# Moose eludes capture in Pasco rail yard



## CHamilton (Sep 10, 2014)

Moose eludes capture in Pasco rail yard Sunday


> A moose dodged railroad workers and law enforcement officials for more than two hours Sunday morning in the Pasco rail yard, said Gus Melonas, spokesman for BNSF Railway.
> 
> A BNSF mechanical worker saw the moose run across a railroad utility road about 9:30 a.m., Melonas said. The animal, estimated to weigh about 700 pounds, was a bull with antlers....
> 
> It took until about noon to get the animal to run across Highway 395 into a corn field, where it was last seen.


----------



## AmtrakBlue (Sep 10, 2014)

Moose on the loose!


----------



## JayPea (Sep 10, 2014)

On my recent Amtrak trip that included amongst other things three days in Yellowstone, we spent one day in the Tetons for the express purpose of wanting to see a moose. No such luck. We traveled all over and no moose. So last Sunday, while on a drive about five miles from my home, I see this:


Here I am riding all over Yellowstone and the Grand Tetons in prime moose territory and never see one. And then I see one five miles from home. Rather ironic, I thought!


----------



## Bob Dylan (Sep 10, 2014)

"...No matter where you roam, there's no place like home..." 

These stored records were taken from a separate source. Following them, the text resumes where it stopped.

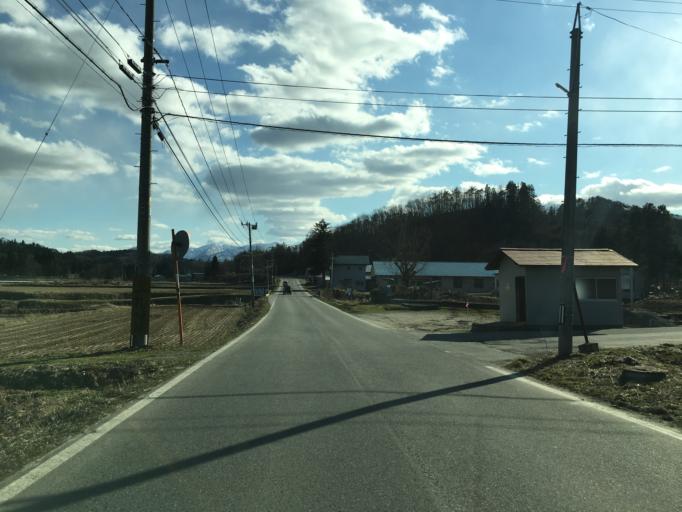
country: JP
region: Yamagata
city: Nagai
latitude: 37.9900
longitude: 140.0045
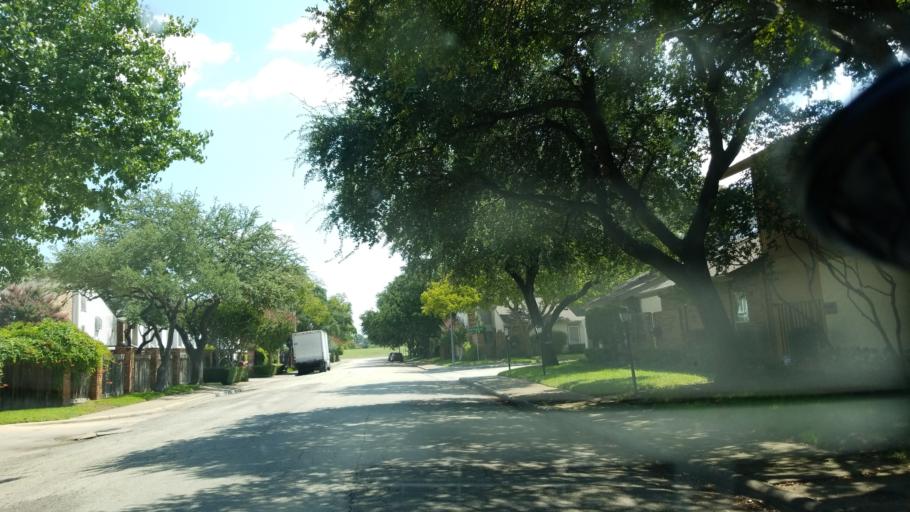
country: US
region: Texas
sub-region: Dallas County
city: Richardson
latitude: 32.9223
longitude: -96.7375
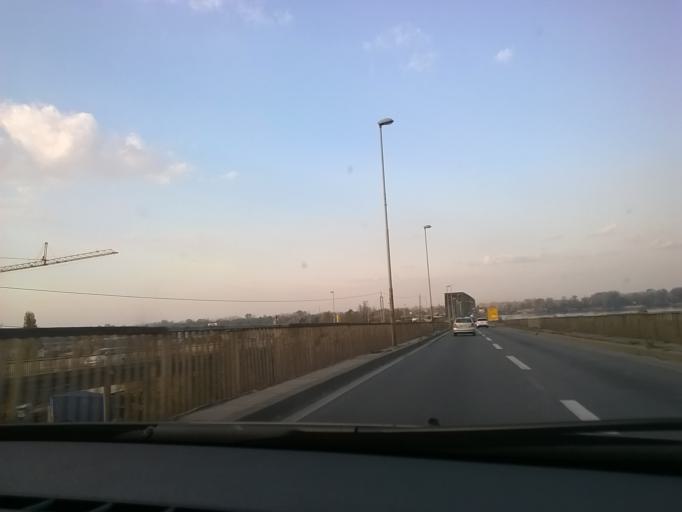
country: RS
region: Central Serbia
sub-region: Belgrade
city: Palilula
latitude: 44.8215
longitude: 20.4909
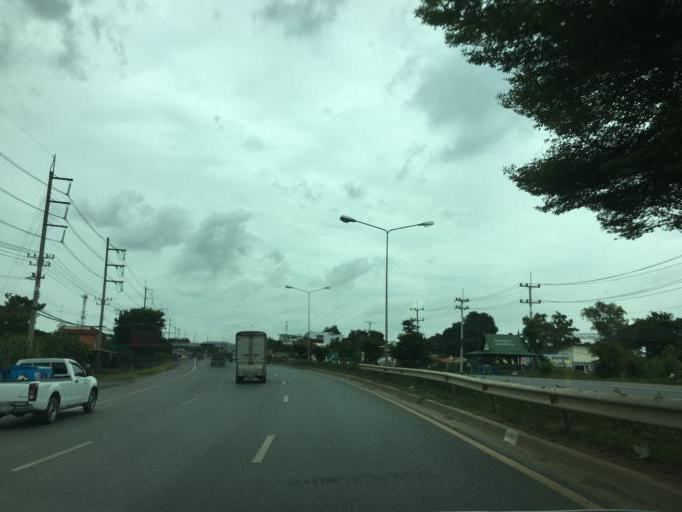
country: TH
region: Phra Nakhon Si Ayutthaya
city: Wang Noi
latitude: 14.2786
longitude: 100.6790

I hoped to see lots of Moose (Meece? Mooses?) when I rode the Canadian last Feb. but all we saw were Elk, Longhorn Sheep and Lots of Birds which surprised me because it was so Cold and the Snow was so Deep! The Elk and Sheep were eating on the tracks since they were cleared and grass was still growing between the rails! I thought Northern Birds went South in the Winter???!!! :giggle:


----------



## Green Maned Lion (Sep 11, 2014)

I always loved the talking moose.


----------



## trainman74 (Sep 11, 2014)

Green Maned Lion said:


> I always loved the talking moose.


Clark Griswold didn't like it as much.


----------